The problem with this system is finding the seller with the market we can solicit to. One solution is to sell the books via the classrooms, by asking teachers if they can use the books as required readings, but this can limit the type of book that can be made available, dictated primarily by curricular relevance, which can really be just a different sort of pandering, but it works. The other solution is to completely ignore such worries and publish our books blindly and then look for the sellers willing to sell our books. We can print a minimum amount of copies and sell those and keep the money in a bank so the earnings from the previous printrun will pay for the succeeding one.


But all of these things will only be possible once we make that initial step of deciding it’s okay not to earn big money, if at all, that it’s okay to not have Krip Yuson’s breezy blurby blessings or Marjorie Evasco’s limning reaction paper introductions in our books, if it means we get to have our way, untarnished and honest and true.

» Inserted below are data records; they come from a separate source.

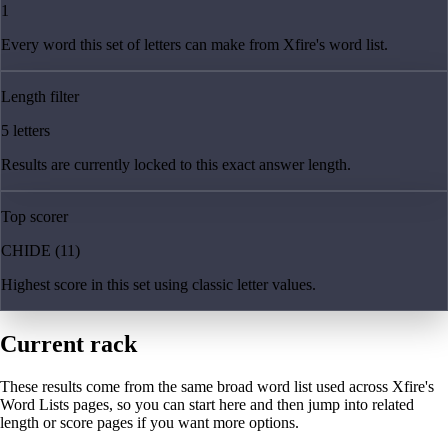
1
Every word this set of letters can make from Xfire's word list.
Length filter
5 letters
Results are currently locked to this exact answer length.
Top scorer
CHIDE (11)
Highest score in this set using classic letter values.
Current rack
These results come from the same broad word list used across Xfire's
Word Lists pages, so you can start here and then jump into related
length or score pages if you want more options.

The old ideas do not work anymore. The old machines are in the back yard, rusting in the rain. We need to think new thoughts if we want things to change. We need to build new machines. We should all move our parents to retirement homes by the Silliman beach where they can play volleyball in their geriatric pace, if not kill them outright in their drooly siestas. We only owe them as far as we can throw them down an empty well of nostalgia that we often mistake for respect.


The problem with patricide, of course, is that it produces orphans. But orphans are only orphans if they remain as children, diapered and single-toothed and crying for their mothers, when really, a parent's absence can be seen as an occasion for children to grow up, to take their fathers’ places in the table, to be the woman of the house, to be actually adult. It’s time we stop pretending at playing grown up in our mommy’s blouses and daddy’s pants and actually consciously decide to grow up. “Maturity” just doesn’t mean you get to swear at people. It also means living up to your swearing. So stop your whining and drop your linen, children: grow up already. Independent life is actually good for you.